Director: Nicholas Barker. With Aimee Kopp, Michael Russo. (100 min.)

+++ Four ordinary New Yorkers play characters like themselves in this sometimes hilarious docu-fiction about the never-ending quest for companionship and contentment, directed by Barker with methods that filmmakers Jean Rouch and Robert Duvall have also explored over the years. A fair amount of less-than-admirable behavior is displayed, but the end result is poignant, compassionate, and within the narrow limits it sets itself - almost anthropological in the crispness of its vision.

Sex/Nudity: 25 instances, many graphic.

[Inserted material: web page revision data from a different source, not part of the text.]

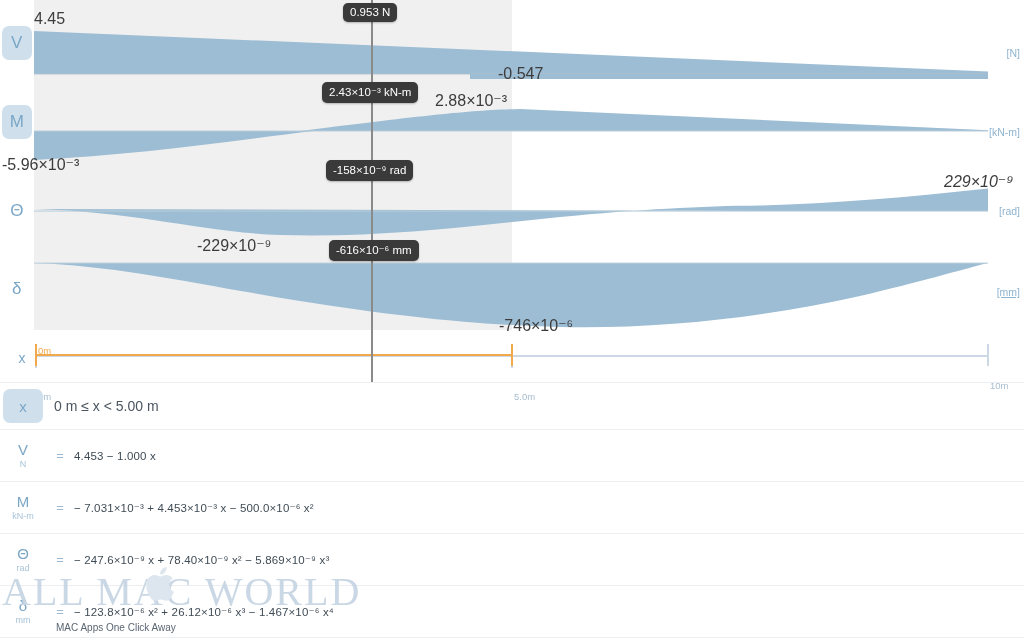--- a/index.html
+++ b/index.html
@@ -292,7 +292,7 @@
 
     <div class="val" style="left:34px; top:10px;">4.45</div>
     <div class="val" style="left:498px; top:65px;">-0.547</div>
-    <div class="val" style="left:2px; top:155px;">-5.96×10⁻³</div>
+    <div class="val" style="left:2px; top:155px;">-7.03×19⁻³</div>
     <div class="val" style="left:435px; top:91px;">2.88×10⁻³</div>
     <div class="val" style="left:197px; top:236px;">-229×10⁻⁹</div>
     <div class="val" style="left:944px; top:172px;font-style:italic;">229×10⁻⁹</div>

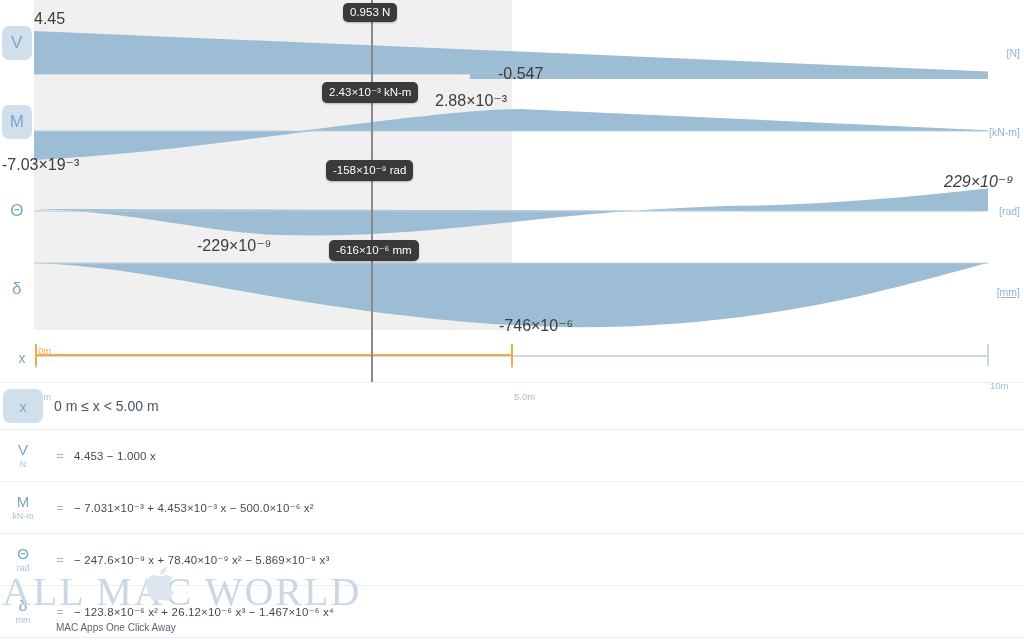--- a/index.html
+++ b/index.html
@@ -295,7 +295,7 @@
     <div class="val" style="left:2px; top:155px;">-7.03×19⁻³</div>
     <div class="val" style="left:435px; top:91px;">2.88×10⁻³</div>
     <div class="val" style="left:197px; top:236px;">-229×10⁻⁹</div>
-    <div class="val" style="left:944px; top:172px;font-style:italic;">229×10⁻⁹</div>
+    <div class="val" style="left:944px; top:172px;">229×10⁻⁹</div>
     <div class="val" style="left:499px; top:316px;">-746×10⁻⁶</div>
 
     <div class="pill" style="left:343px; top:3px;">0.953 N</div>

Violence: None. Profanity: 56 strong expressions. Drugs: 3 instances of drinking and smoking.

THE WATERBOY (PG-13)

Director: Frank Coraci. With Adam Sandler, Kathy Bates, Jerry Reed, Henry Winkler, Fairuza Balk. (140 min.)

++ Sandler plays a lovable but dimwitted Louisiana-bayou water boy who is sheltered by his overprotective mama and picked on by the football team - that is, until he unleashes his hidden talent for tackling quarterbacks and 300-pound linemen. If you're a Sandler fan, "The Waterboy" is what you want: a deluge of funny, inane jokes. However, if you despised "Happy Gilmore" and "Billy Madison," save your dough, "The Waterboy" will leave you dehydrated. By John Christian Hoyle

++ Juvenile, beyond absurd, good for a laugh.

Sex/Nudity: None Violence: 38 scenes of cartoonish violence. Profanity: 34 vulgarities. Drugs: 8 scenes of cigarette smoking, drinking, and drugs.

OUT ON VIDEO

DIRTY WORK (PG-13)

Director: Bob Saget With Norm Macdonald, Chevy Chase, Arti Lange, Christopher McDonald, Traylor Howard. (96 min.)

++ "Saturday Night Live" vet Norm McDonald plays a down-on-his-luck schmo who exploits his only talent - getting revenge on people who've done him wrong. By John Christian Hoyle.

++ Crass, juvenile, ribald.

Coming Soon ...

(In stores Nov. 24)

DR. DOLITTLE (PG-13)

(Comedy)

Director: Betty Thomas. With Eddie Murphy, Ossie Davis, Oliver Platt, Peter Boyle. (86 min.)

+New version of the old story about a man whose conversations with animals lead to consternation among his human friends.

++1/2 Lighthearted, droll, fun.

(In stores Dec. 1)

THE MASK OF ZORRO (PG-13)

Director: Martin Campbell. With Anthony Hopkins, Antonio Banderas, Catherine Zeta-Jones, Maury Chaykin Stuart Wilson, Matt Letscher. (136 min.)

++ The legendary freedom-fighter of 19th-century California trains a young bandit to carry on his struggle against a former Spanish governor who has already wrecked Zorro's family and now wants to create an independent nation on the backs of its exploited people.

++1/2 Spirited, classic hero-villain tale, fun.